* WORK ITEM A:
Lay out the chart records that follow the Lucia Fest passage as a Markdown table with the columns Row and Line. Number each line of the records, skip blank lines, and leave out the picture lines.

* SOURCE TEXT:
-.-.-

This is such a beautiful tradition and it is still hands-down one of my favorite things about Christmas in Philadelphia.
Lucia Fest is actually this coming weekend in Philadelphia at Old Swedes:
Friday, December 6th – 6:00 & 8:00
Saturday, December 7th – 2:00, 3:30 & 5:00
Sunday, December 8th – 2:00, 3:30 & 5:00
The Lucia Fest weaves together a number of Swedish holiday traditions into a colorful musical pageant. The heart of the celebration is the Lucia procession, in which a young woman is joined by other female members of the household in taking hot coffee and a warm Lucia bun to all the residents of the home. She comes crowned with candles, dressed in white, singing her traditional song, “Sankta Lucia.” In Sweden, her day is celebrated in homes before dawn on the 13th of December, which, at one stage of life with the Julian calendar, marked the winter solstice – the point at which the hours of darkness begin to diminish and the daylight hours begin to lengthen.

-.-.-

* DATA SHOWN:
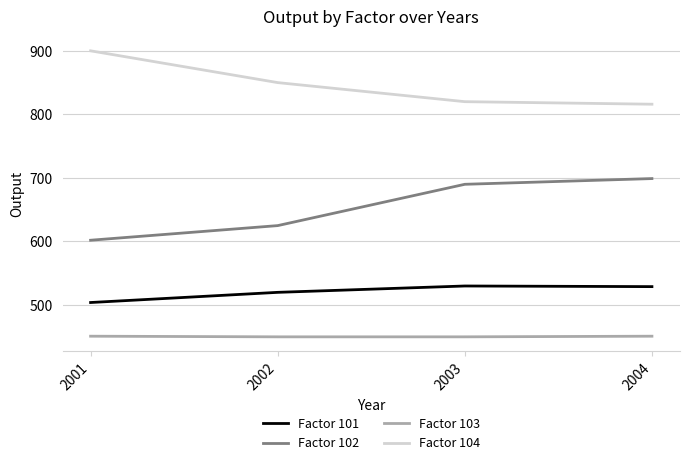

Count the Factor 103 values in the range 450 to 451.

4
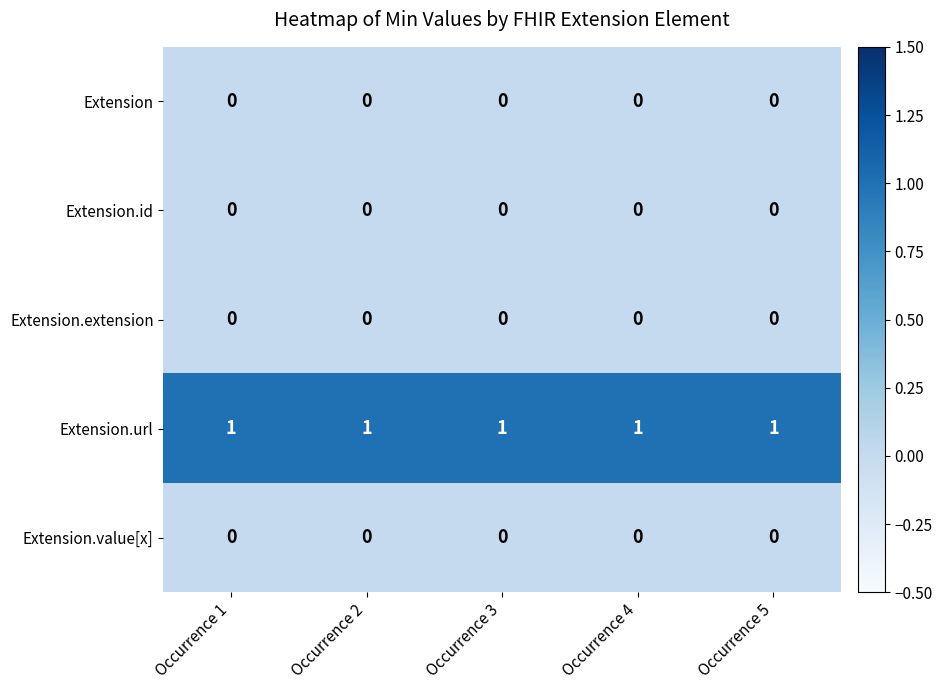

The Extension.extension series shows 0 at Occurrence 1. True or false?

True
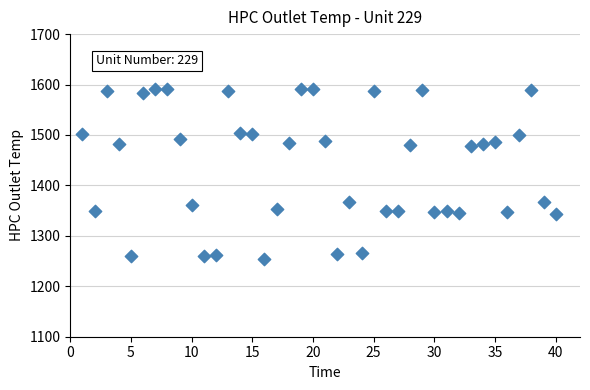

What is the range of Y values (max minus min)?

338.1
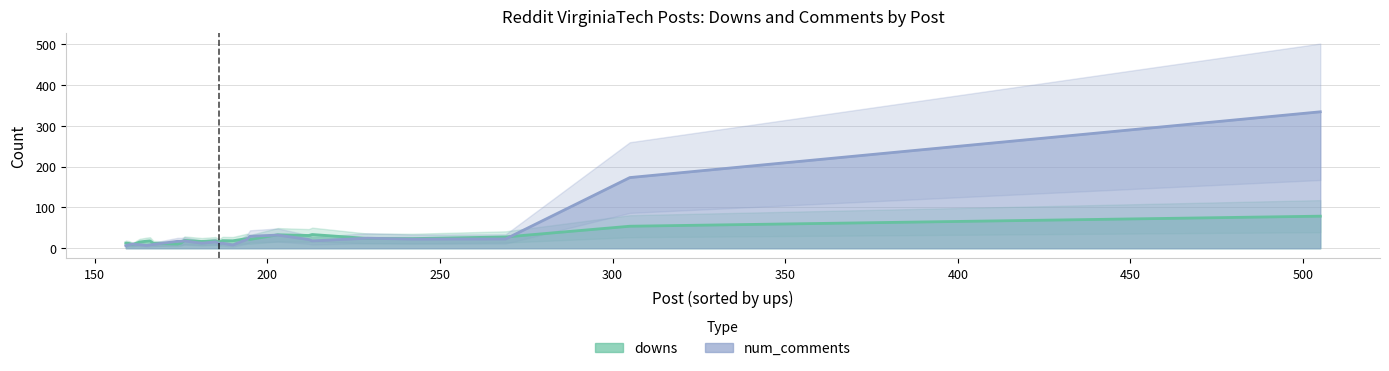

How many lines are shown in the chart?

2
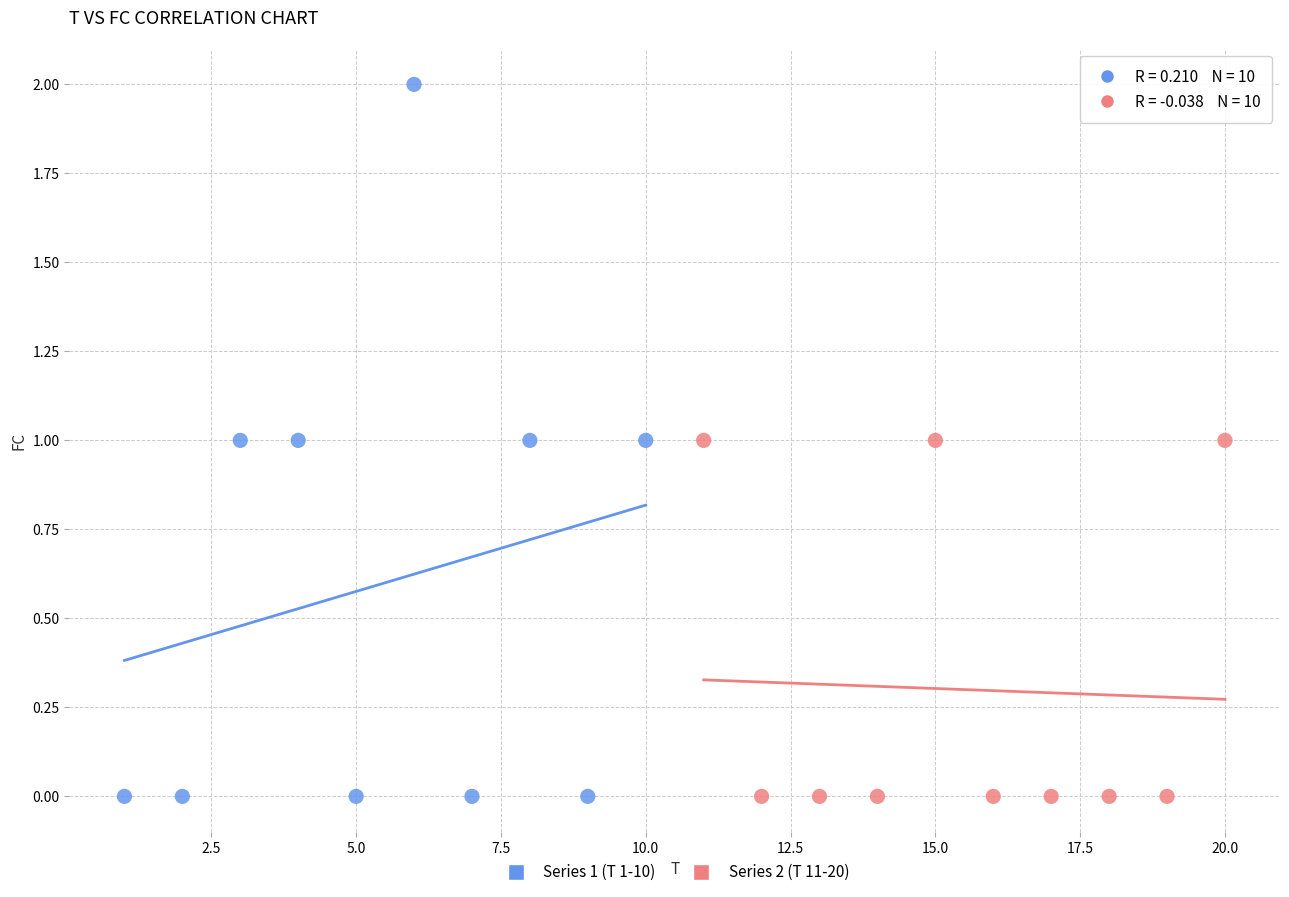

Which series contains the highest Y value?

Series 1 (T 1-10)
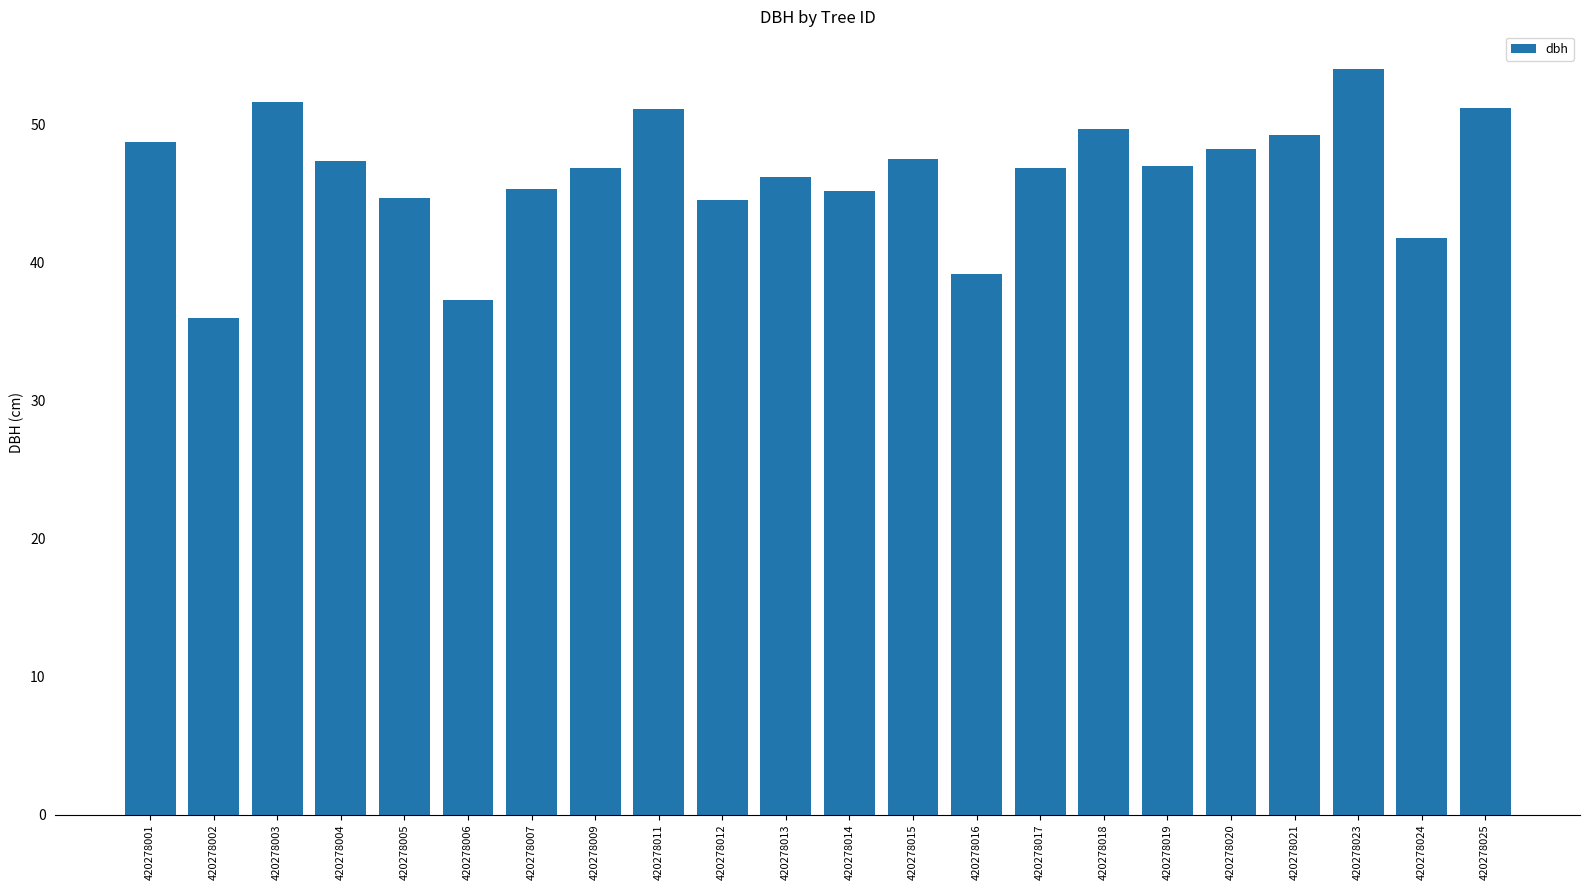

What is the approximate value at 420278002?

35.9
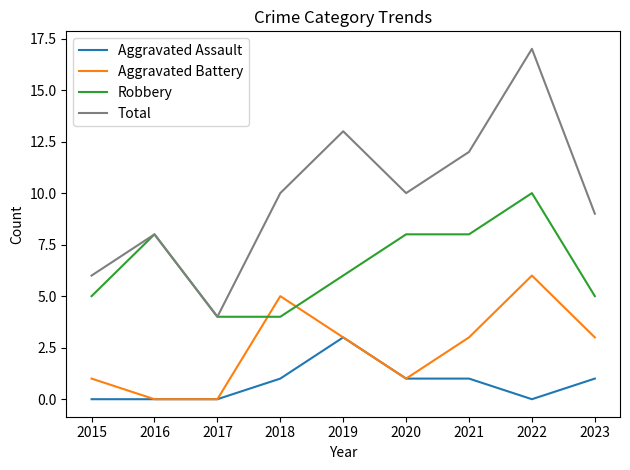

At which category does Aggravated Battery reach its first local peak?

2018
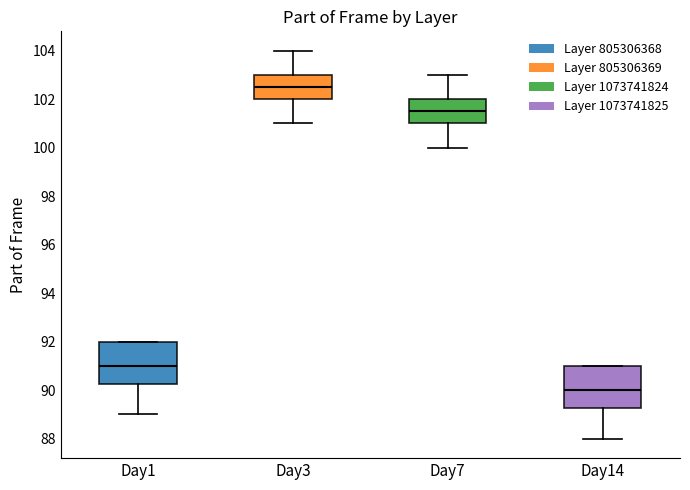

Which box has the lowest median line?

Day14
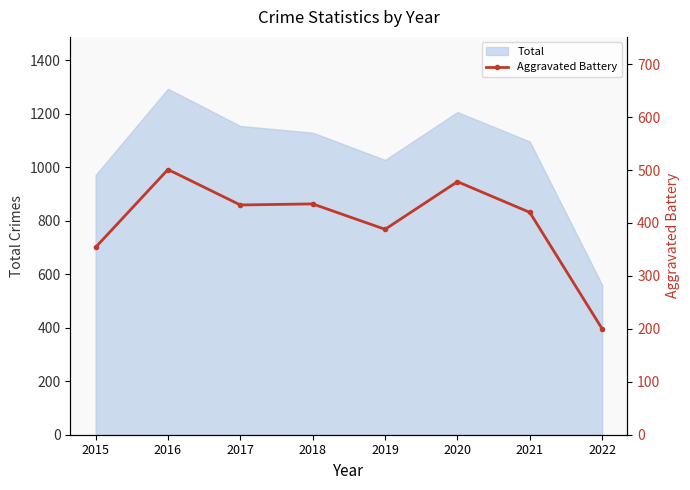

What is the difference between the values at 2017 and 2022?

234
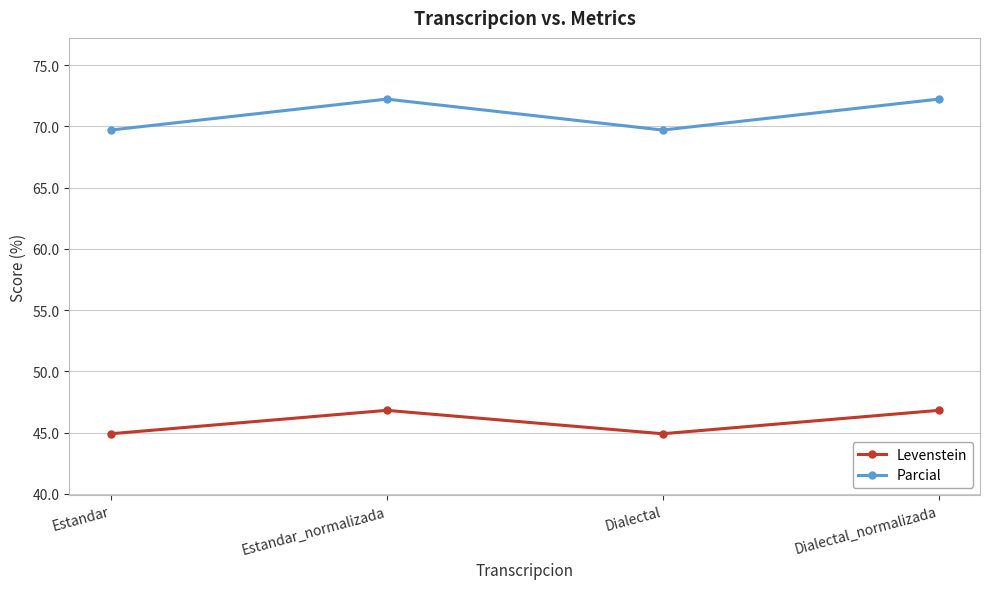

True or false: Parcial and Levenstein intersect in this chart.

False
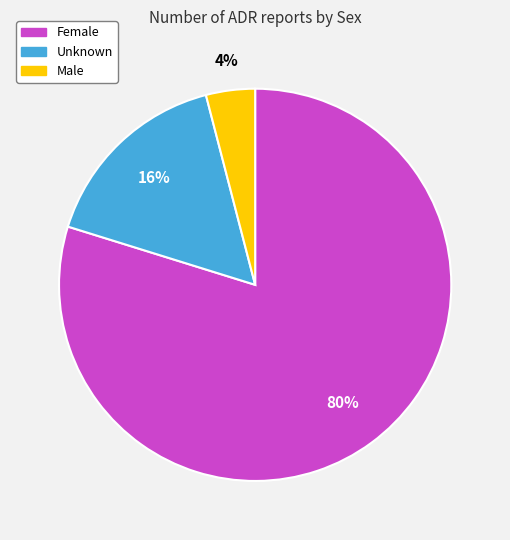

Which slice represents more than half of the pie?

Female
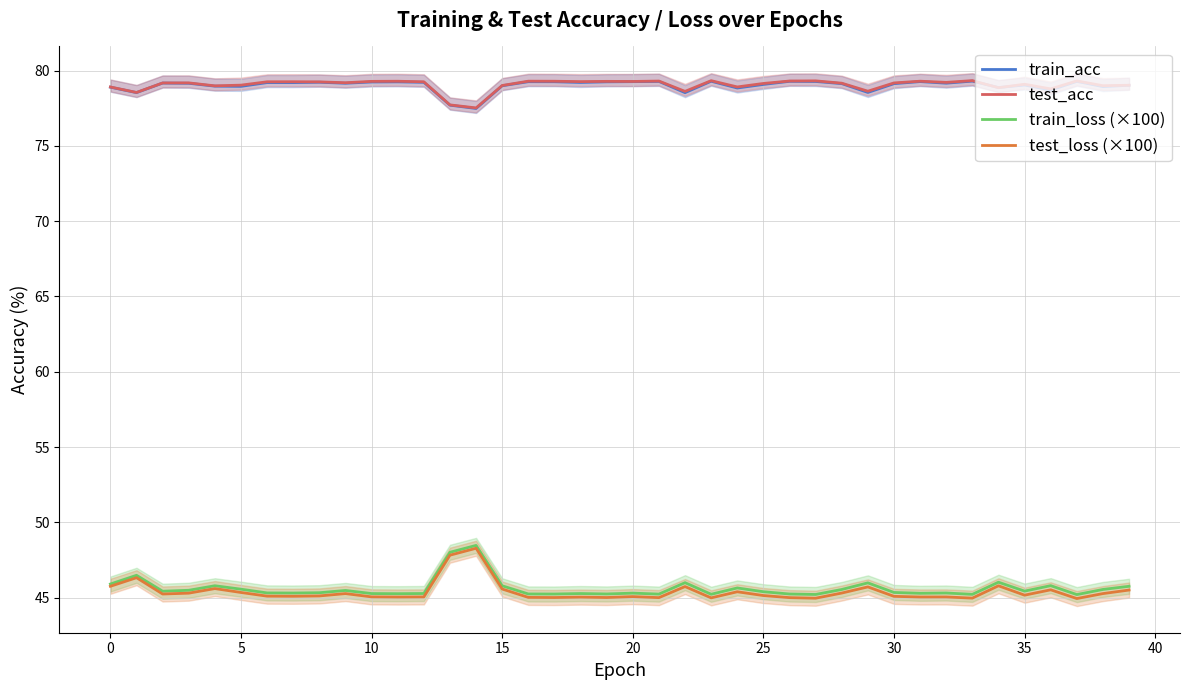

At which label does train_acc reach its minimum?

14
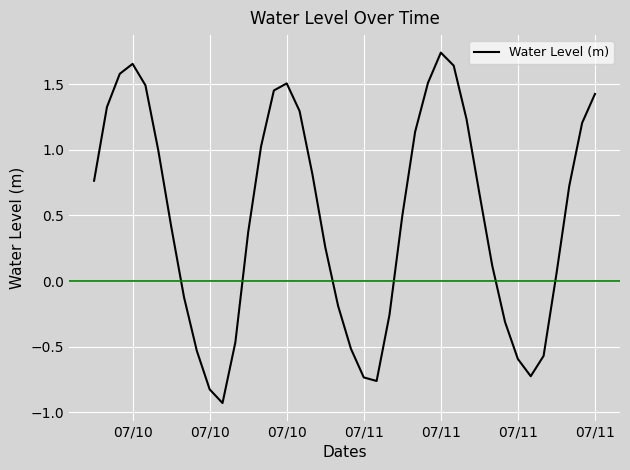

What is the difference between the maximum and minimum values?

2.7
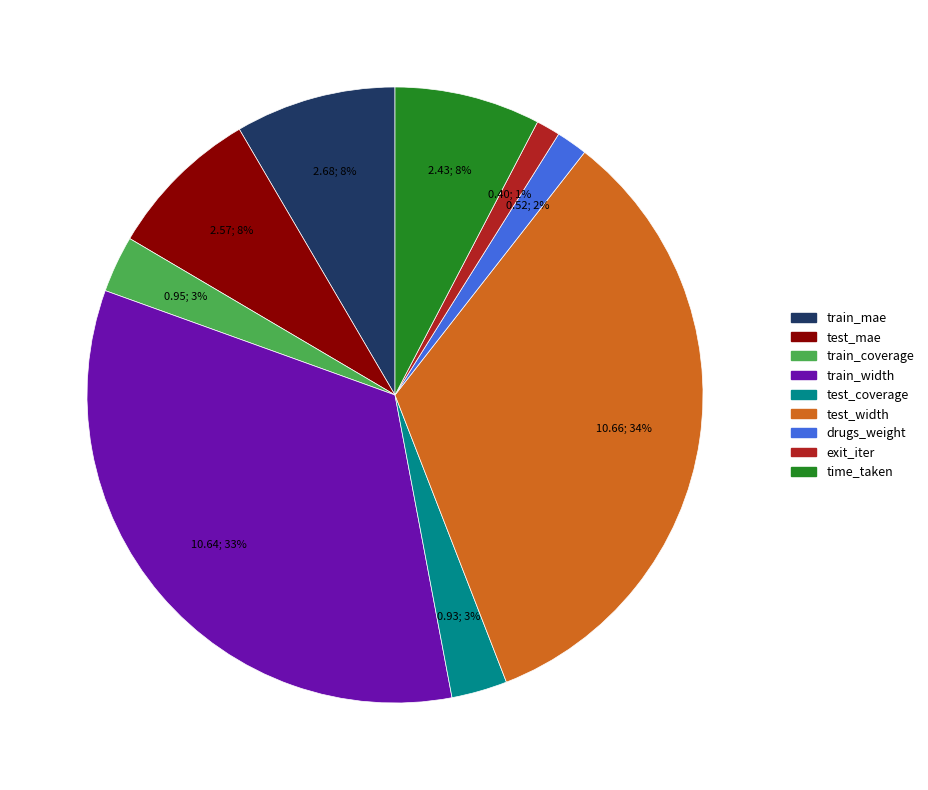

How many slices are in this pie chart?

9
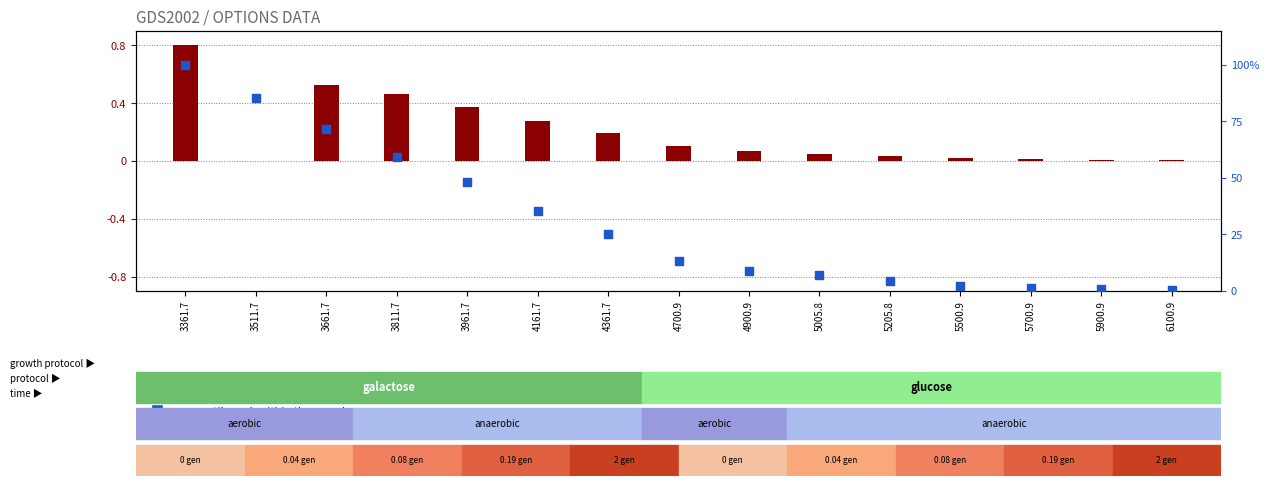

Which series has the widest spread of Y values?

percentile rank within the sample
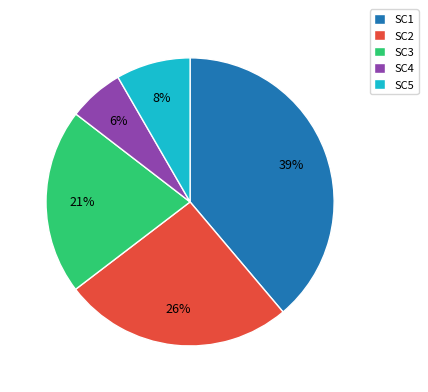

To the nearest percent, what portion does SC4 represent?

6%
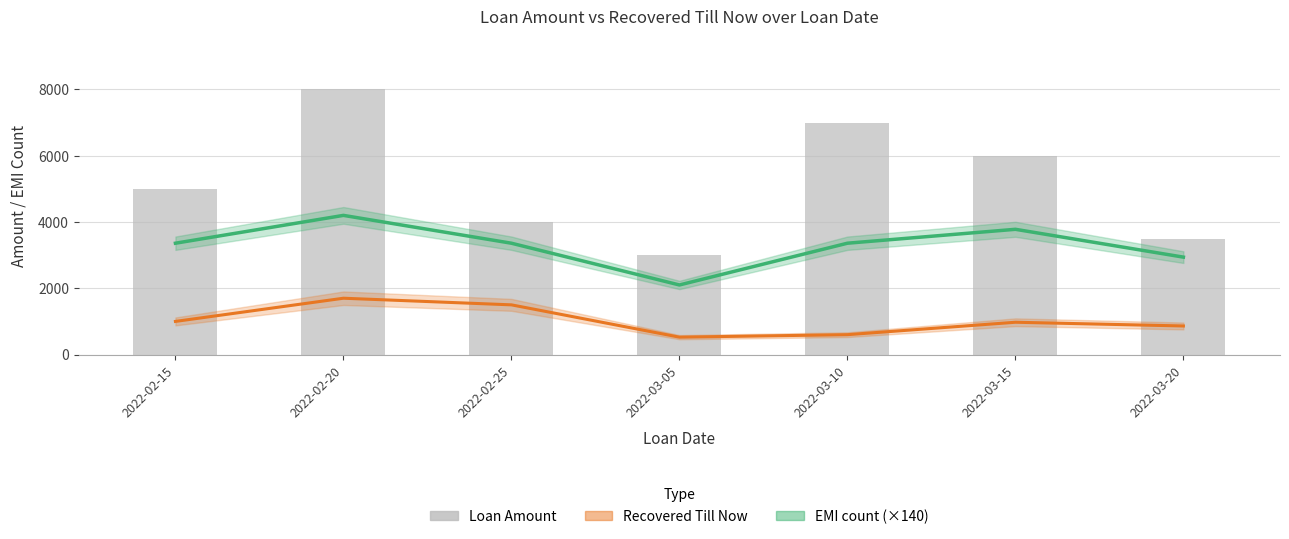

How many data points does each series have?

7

-.-.-

* WORK ITEM B:
Reproduce the Lucia Fest passage word for word from "Lucia Fest is" to "begin to lengthen.".

* EXERCISE RESULT A:
| Row | Line |
|---|---|
| 1 | Count the Factor 103 values in the range 450 to 451. |
| 2 | 4 |
| 3 | The Extension.extension series shows 0 at Occurrence 1. True or false? |
| 4 | True |
| 5 | What is the range of Y values (max minus min)? |
| 6 | 338.1 |
| 7 | How many lines are shown in the chart? |
| 8 | 2 |
| 9 | Which series contains the highest Y value? |
| 10 | Series 1 (T 1-10) |
| 11 | What is the approximate value at 420278002? |
| 12 | 35.9 |
| 13 | At which category does Aggravated Battery reach its first local peak? |
| 14 | 2018 |
| 15 | Which box has the lowest median line? |
| 16 | Day14 |
| 17 | What is the difference between the values at 2017 and 2022? |
| 18 | 234 |
| 19 | True or false: Parcial and Levenstein intersect in this chart. |
| 20 | False |
| 21 | Which slice represents more than half of the pie? |
| 22 | Female |
| 23 | At which label does train_acc reach its minimum? |
| 24 | 14 |
| 25 | What is the difference between the maximum and minimum values? |
| 26 | 2.7 |
| 27 | How many slices are in this pie chart? |
| 28 | 9 |
| 29 | Which series has the widest spread of Y values? |
| 30 | percentile rank within the sample |
| 31 | To the nearest percent, what portion does SC4 represent? |
| 32 | 6% |
| 33 | How many data points does each series have? |
| 34 | 7 |

* EXERCISE RESULT B:
Lucia Fest is actually this coming weekend in Philadelphia at Old Swedes:
Friday, December 6th – 6:00 & 8:00
Saturday, December 7th – 2:00, 3:30 & 5:00
Sunday, December 8th – 2:00, 3:30 & 5:00
The Lucia Fest weaves together a number of Swedish holiday traditions into a colorful musical pageant. The heart of the celebration is the Lucia procession, in which a young woman is joined by other female members of the household in taking hot coffee and a warm Lucia bun to all the residents of the home. She comes crowned with candles, dressed in white, singing her traditional song, “Sankta Lucia.” In Sweden, her day is celebrated in homes before dawn on the 13th of December, which, at one stage of life with the Julian calendar, marked the winter solstice – the point at which the hours of darkness begin to diminish and the daylight hours begin to lengthen.